La Corte di Cassazione, nel rigettare la domanda, con la sentenza del 16 gennaio 2025 n. 1036, rileva che: “sotto il profilo della dedotta responsabilità contrattuale, il giudice ha considerato che il maggior danno dedotto non rientrava, sotto il profilo eziologico, nella prevedibilità richiesta dall’art. 1225 c.c., la quale a livello contrattuale si risolve in un giudizio astratto di probabilità del verificarsi di un futuro evento, secondo un parametro di normale diligenza del soggetto tenuto ad adempiere la propria obbligazione. Ragionando sulla base dei criteri sopra descritti, il giudice, secondo il suo prudente apprezzamento, ha ritenuto, da un lato, che il danno attribuibile all’inadempimento del professionista per le omissioni tributarie accertate fosse di gran lunga minore, sotto il profilo causale, rispetto a quello invocabile dall’attrice, proprio in relazione alla nozione di normale prevedibilità del medesimo, non avendo la vicenda avuto alcun risvolto penale, sì da poter scatenare una reazione psicologica simile a quella dedotta; dall’ altro, ha ritenuto, proprio in ragione dell’inadempimento accertato, che il danno ricollegabile all’inadempimento del professionista incaricato di redigere la dichiarazione dei redditi fosse considerabile in relazione alle esigue sanzioni patrimoniali irrogate alla contribuente per ripianare l’omissione contributiva, per la restante maggior parte restando detto onere comunque a carico della contribuente, restando fuori dall’abito del danno prevedibile il grave danno permanente alla persona o la perdita della capacità lavorativa, e ciò anche secondo un criterio di proporzionalità“.

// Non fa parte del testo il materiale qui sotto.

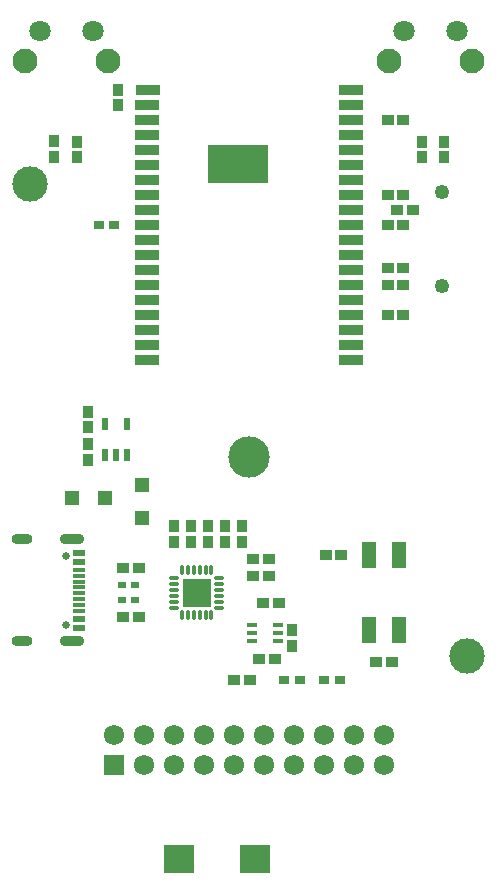
<source format=gbr>
G04 DipTrace 3.3.1.3*
G04 TopMask.gbr*
%MOIN*%
G04 #@! TF.FileFunction,Soldermask,Top*
G04 #@! TF.Part,Single*
%AMOUTLINE0*
4,1,4,
-0.017717,-0.01378,
-0.017717,0.01378,
0.017717,0.01378,
0.017717,-0.01378,
-0.017717,-0.01378,
0*%
%ADD21R,0.035433X0.027559*%
%ADD22R,0.102362X0.094488*%
%ADD24R,0.031496X0.023622*%
%ADD26R,0.047244X0.047244*%
%ADD30R,0.044882X0.011811*%
%ADD31R,0.044882X0.023622*%
%ADD32O,0.070866X0.035433*%
%ADD33O,0.082677X0.035433*%
%ADD35R,0.035433X0.015748*%
%ADD42R,0.07874X0.035433*%
%ADD45O,0.033465X0.011811*%
%ADD46O,0.011811X0.033465*%
%ADD47R,0.096457X0.096457*%
%ADD55R,0.023622X0.043307*%
%ADD56R,0.047244X0.086614*%
%ADD63C,0.11811*%
%ADD64C,0.137795*%
%ADD65C,0.025591*%
%ADD66C,0.049213*%
%ADD87R,0.204724X0.125984*%
%ADD97C,0.082677*%
%ADD99C,0.070866*%
%ADD111C,0.067874*%
%ADD113R,0.067874X0.067874*%
%ADD121R,0.043307X0.035433*%
%ADD123R,0.035433X0.043307*%
%ADD129OUTLINE0*%
%FSLAX26Y26*%
G04*
G70*
G90*
G75*
G01*
G04 TopMask*
%LPD*%
D123*
X761222Y3205014D3*
Y3256196D3*
X1343508Y1403730D3*
Y1454911D3*
D121*
X1214098Y1693701D3*
X1265280D3*
X1214101Y1637039D3*
X1265282D3*
D123*
X1119780Y1749950D3*
Y1801131D3*
X1177108Y1749951D3*
Y1801133D3*
X662451Y2023769D3*
Y2074950D3*
Y2182383D3*
Y2131202D3*
D22*
X1218702Y693701D3*
X966720D3*
D123*
X549971Y3084724D3*
Y3033543D3*
X1849951Y3031201D3*
Y3082382D3*
D24*
X774951Y1556201D3*
X818259D3*
X774953Y1606201D3*
X818260D3*
D26*
X843860Y1937451D3*
Y1827215D3*
X718676Y1896217D3*
X608440D3*
D63*
X1924932Y1368701D3*
D64*
X1199951Y2031201D3*
D63*
X468702Y2943701D3*
D113*
X749951Y1006201D3*
D111*
X849951D3*
X949951D3*
X1049951D3*
X1149951D3*
X1249951D3*
X1349951D3*
X1449951D3*
X1549951D3*
X1649951D3*
Y1106201D3*
X1549951D3*
X1449951D3*
X1349951D3*
X1249951D3*
X1149951D3*
X1049951D3*
X949951D3*
X849951D3*
X749951D3*
D30*
X631202Y1656200D3*
Y1636515D3*
Y1616830D3*
Y1597145D3*
Y1577460D3*
Y1557775D3*
Y1538090D3*
Y1518405D3*
D31*
Y1492815D3*
Y1461319D3*
Y1713287D3*
Y1681791D3*
D32*
X444195Y1757382D3*
Y1417224D3*
D33*
X608761Y1757382D3*
Y1417224D3*
D65*
X589076Y1701082D3*
Y1473523D3*
D35*
X1294518Y1420264D3*
Y1445854D3*
Y1471445D3*
X1207904D3*
Y1445854D3*
Y1420264D3*
D121*
X1662451Y2662451D3*
X1713633D3*
X1284894Y1357420D3*
X1233713D3*
X1298573Y1544920D3*
X1247392D3*
D123*
X624951Y3082382D3*
Y3031201D3*
X1774932D3*
Y3082382D3*
X1005122Y1749951D3*
Y1801133D3*
X947797Y1749951D3*
Y1801133D3*
X1062453Y1749951D3*
Y1801133D3*
D121*
X1662451Y2906201D3*
X1713633D3*
X1662451Y2806201D3*
X1713633D3*
X1693702Y2856201D3*
X1744883D3*
X1662451Y3156201D3*
X1713633D3*
X1662451Y2506201D3*
X1713633D3*
X1662451Y2605614D3*
X1713633D3*
X831202Y1499950D3*
X780021D3*
X831202Y1662450D3*
X780021D3*
D129*
X1368701Y1287450D3*
X1317520D3*
X1449951D3*
X1501133D3*
D121*
X1456202Y1706201D3*
X1507383D3*
X1674951Y1349951D3*
X1623770D3*
X1149951Y1287450D3*
X1201133D3*
D21*
X749951Y2806201D3*
X698770D3*
D99*
X1893469Y3450646D3*
X1716303D3*
D97*
X1942681Y3352220D3*
X1667091D3*
D99*
X678633Y3450630D3*
X501467D3*
D97*
X727845Y3352205D3*
X452255D3*
D66*
X1843789Y2915965D3*
Y2601516D3*
D42*
X861328Y3256201D3*
X860934Y3206201D3*
Y3156201D3*
Y3106201D3*
Y3056201D3*
Y3006201D3*
Y2956201D3*
Y2906201D3*
Y2856201D3*
Y2806201D3*
Y2756201D3*
Y2706201D3*
Y2656201D3*
Y2606201D3*
X1538969Y2606581D3*
Y2656581D3*
Y2706581D3*
Y2756580D3*
Y2806581D3*
Y2356581D3*
Y2406581D3*
Y2456581D3*
Y2506581D3*
Y2556581D3*
X1538966Y2856240D3*
Y2906240D3*
Y2956240D3*
Y3006240D3*
Y3056240D3*
Y3106240D3*
Y3156240D3*
Y3206240D3*
Y3256240D3*
D87*
X1161328Y3008091D3*
D42*
X860938Y2556541D3*
Y2506541D3*
Y2456541D3*
Y2406541D3*
Y2356541D3*
D45*
X1099695Y1529937D3*
Y1549622D3*
Y1569307D3*
Y1588992D3*
Y1608677D3*
Y1628362D3*
D46*
X1074105Y1653953D3*
X1054420D3*
X1034735D3*
X1015050D3*
X995365D3*
X975679D3*
D45*
X950089Y1628362D3*
Y1608677D3*
Y1588992D3*
Y1569307D3*
Y1549622D3*
Y1529937D3*
D46*
X975679Y1504346D3*
X995365D3*
X1015050D3*
X1034735D3*
X1054420D3*
X1074105D3*
D47*
X1024892Y1579150D3*
D55*
X718701Y2037451D3*
X756102D3*
X793504D3*
Y2143751D3*
X718701D3*
D56*
X1599951Y1456201D3*
X1699951D3*
Y1704232D3*
X1599951D3*
M02*

</source>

Più in generale la Corte sottolinea che: “la prevedibilità, alla quale fa riferimento l’art. 1225 c.c. per limitare il danno da responsabilità contrattuale, se non dipeso da dolo del debitore, costituisce un limite giuridico non all’esistenza ontologica del danno, ma alla misura del risarcimento pretendibile, essendo esso riferito al danno prevedibile non dall’ottica dello specifico debitore e delle sue particolati sensibilità, bensì avendo riguardo alla prevedibilità astratta inerente a una determinata categoria di rapporti contrattuali, sulla scorta delle regole ordinarie di comportamento dei soggetti economici, secondo un criterio di normalità e di comune esperienza in rapporto all’inadempimento da cui origina e alle circostanze di fatto conosciute. Inoltre, essendo quello della prevedibilità “in astratto” del danno risarcibile – da valutarsi al tempo in cui è sorta l’obbligazione – un accertamento in fatto spettante al giudice di merito, quest’ultimo è insindacabile in sede di legittimità se adeguatamente motivato (Cass. civ., Sez. II, 14/11/2019 n. 29566; Cass. Civ., Sez. Lav., 31/7/2014 n. 17460; Cass. Sez. 2, Sentenza n. 15639 del 18/09/2012; Cass. Civ., Sez. III, 15/5/2007 n.11189; Cass. Sez. 3, Sentenza n. 16091 del 27/10/2003; Cass. Sez. 1, Sentenza n. 3102 del 17/03/2000).
Il danno conseguente all’inadempimento contrattuale, in sintesi, deve essere idealmente ricollegabile, alla stregua di criteri obiettivi di prevedibilità, all’inadempimento da cui deriva, secondo un apprezzamento di fatto demandato al giudice del merito. La considerazione del giudice di merito circa la non prevedibilità dell’ulteriore maggior danno dedotto, perché non rientrante nella normale alea del contratto di consulenza contabile e tributaria stipulato tra le parti, per quanto sopra detto, non è certamente connesso alla mancata considerazione, o sottovalutazione, del grave impatto psicologico determinatosi sulla persona della ricorrente, ma al fatto che il suddetto danno non si giustifica in relazione al rapporto contrattuale intrattenuto e all’entità dell’ effettivo inadempimento accertato: tale giudizio è insindacabile in tale sede, già solo considerando che la norma di cui all’art. 1225 c.c. è stata correttamente richiamata e applicata, mentre la censura coinvolge, piuttosto, l’esito di una valutazione in fatto“.